Mon moment de gloire
C'était un samedi matin de l'année 1988, j'étais à l'école coréenne. Le professeur avait décidé de faire de la musique, et tous les élèves étaient venus avec leur flûte à bec en plexiglas. Ils avaient eu une semaine pour apprendre par coeur un morceau de 20 secondes, et chacun devrait passer à son tour devant la classe entière pour s'exécuter avec courage et résignation.
Tous mes camarades de classe étaient fébriles.
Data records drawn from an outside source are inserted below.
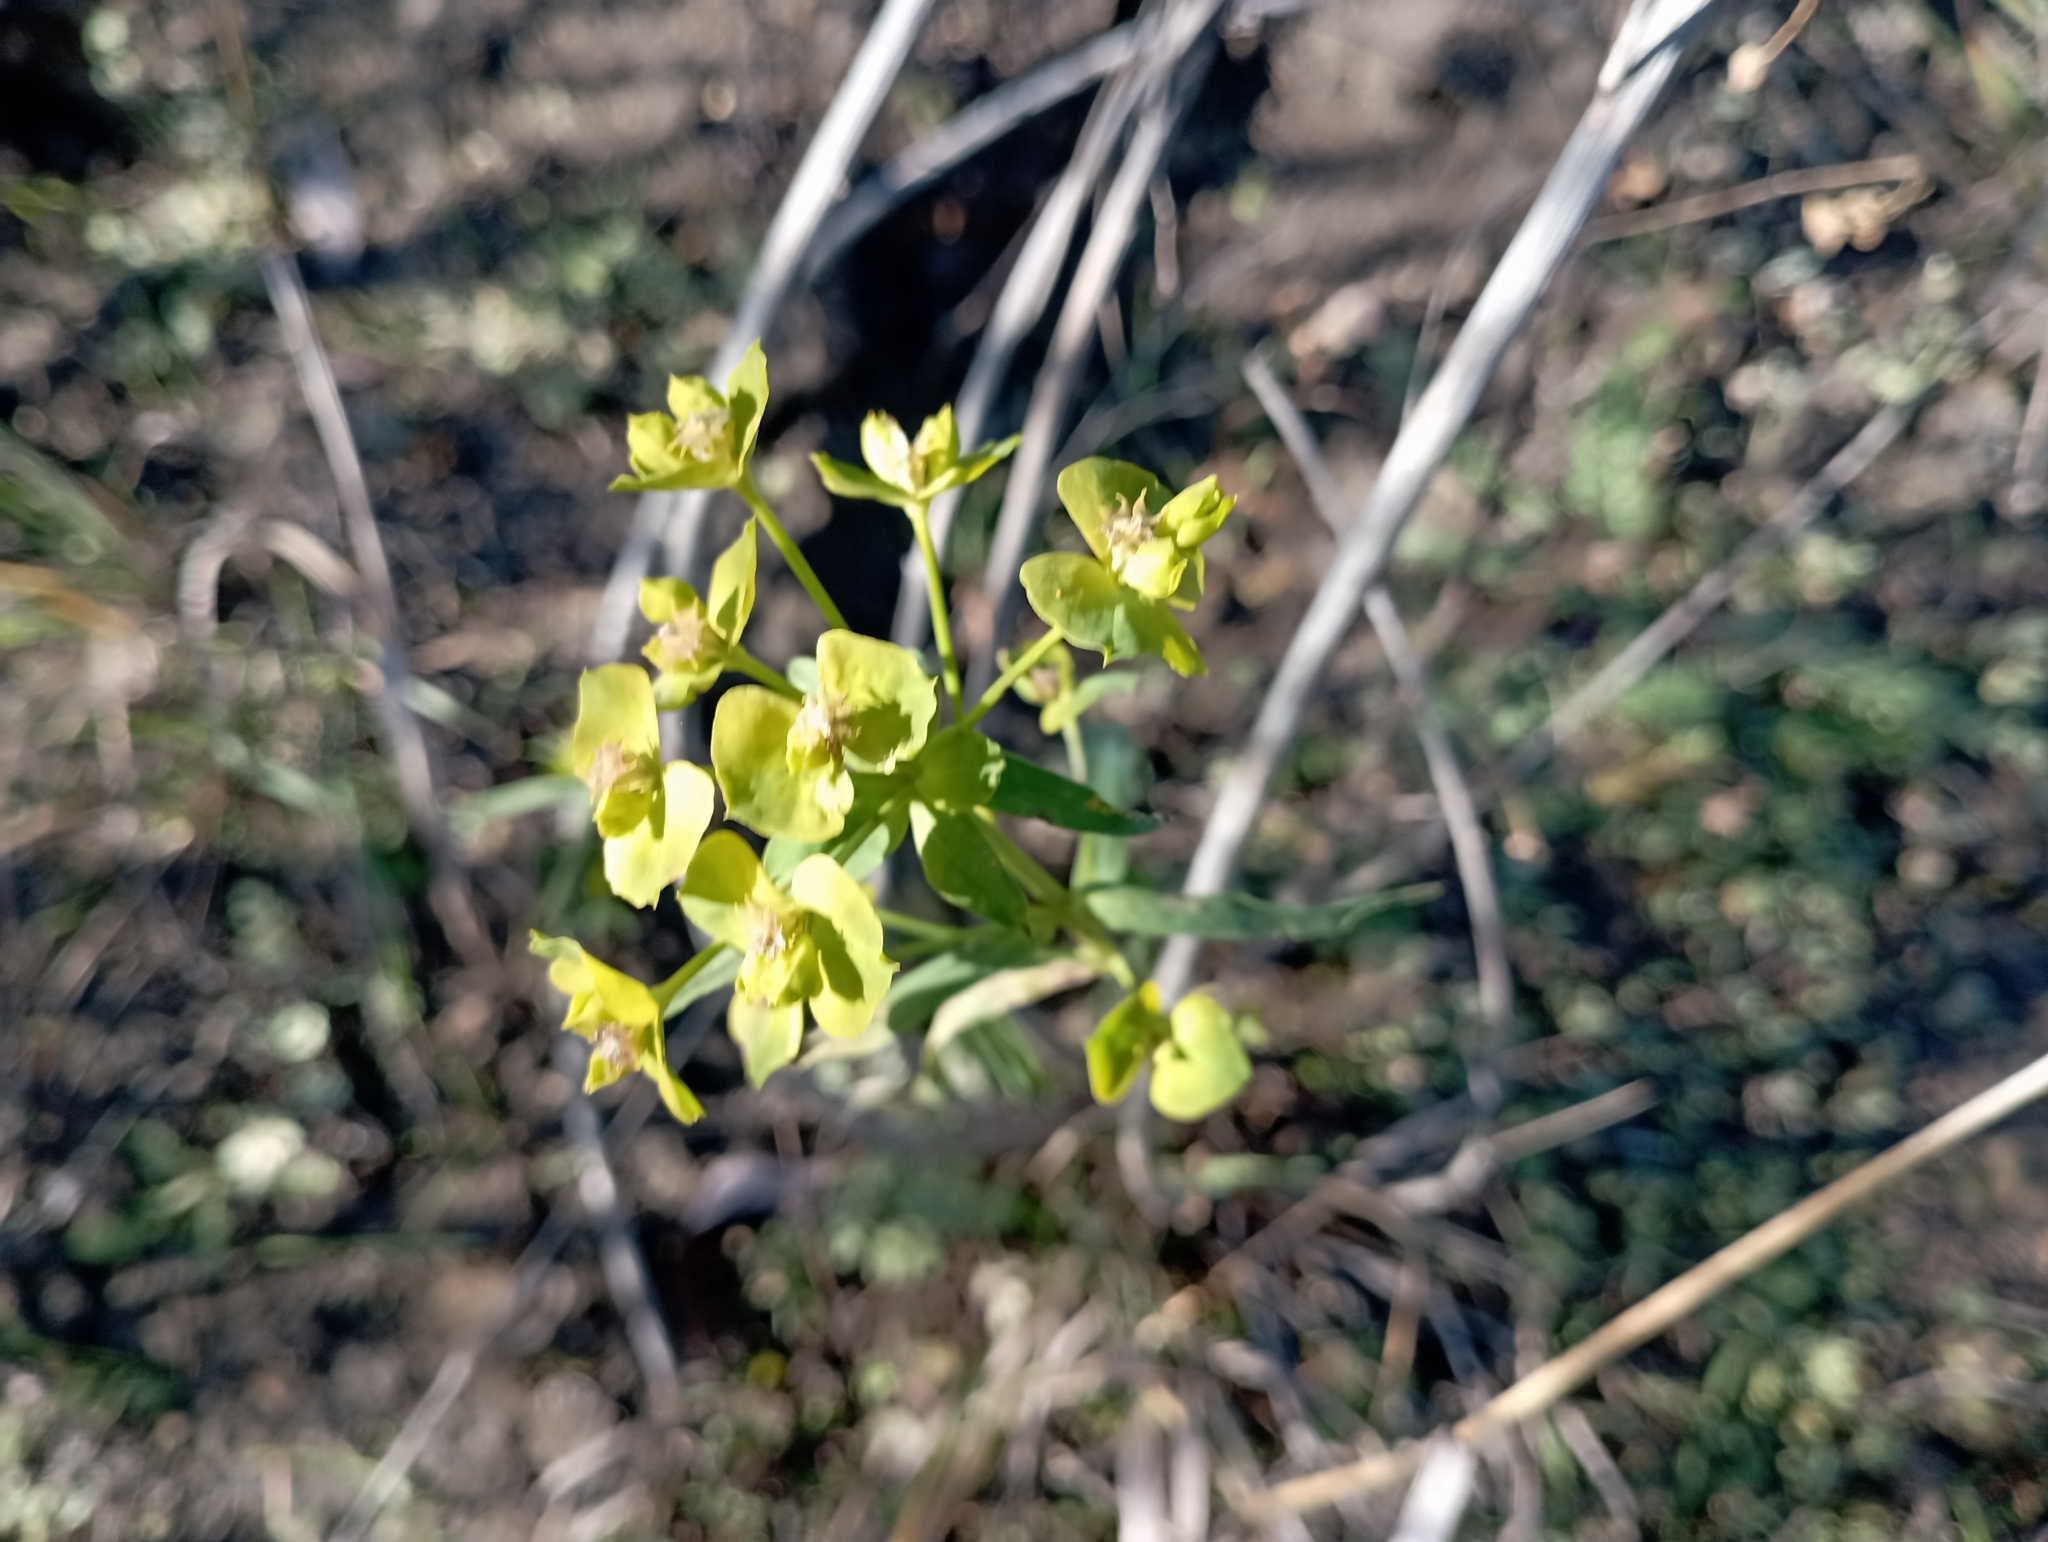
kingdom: Plantae
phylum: Tracheophyta
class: Magnoliopsida
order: Malpighiales
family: Euphorbiaceae
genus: Euphorbia
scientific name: Euphorbia virgata
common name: Leafy spurge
Ils savaient l'intense moment de solitude qui les attendait, et ils redoutaient leur passage comme des veaux fermiers que l'on étiquetterait à l'oreille à l'aide d'une agrafeuse de numéro.
Dans la liste, j'étais le douzième à passer. Bien entendu, je n'étais pas là la semaine dernière donc je n'avais ni eu le temps d'apprendre le morceau, ni eu l'idée d'apporter ma flûte à bec.
Pas grave. Je demandais dignement à mon binôme de me prêter son instrument au moment de ma sentence. Il y consentit avec un solennel gémissement, comme si ma bave allait souiller sa flûte.
Puis, muni de l'instrument de torture, je me mis à écouter les onze premiers condamnés. Sans souffler dans le tube à trous, j'essayer d'imaginer les doigtés qui pouvaient correspondre au morceau. Je sentais le désespoir m'envahir, et surtout, la ridiculisation me gagner. Je tremblais de tout mon coeur, et mes mains étaient moites d'appréhension.
Puis vint mon tour. Je me levai tel un bagnard, traînant des pieds vers l'estrade, puis me figeais devant l'auditoire.
Et puis, mécaniquement, limpidement, distinctement:
mi do re mi sol re re re
mi do re mi sol la la la
do si la sol
do si la sol
mi do re mi sol re re re
mi do re mi sol la si doooooooo!
Soudain, gigantesque tonnerre d'applaudissements, fièvre fanatique d'acclamations, défoulement débridé de 59 camarades de classe aux yeux bridés, 59 paires de mains qui frappent les bureaux branlants, 59 paires de pieds qui tapent sur le parquet de la classe, jubilation générale et raz de marée de hourras façon coréenne.
Moi le cancre de la classe, moi le dernier en toutes matières, j'avais prouvé au monde entier de l'univers que oui, j'étais capable de faire quelque chose de juste et de beau.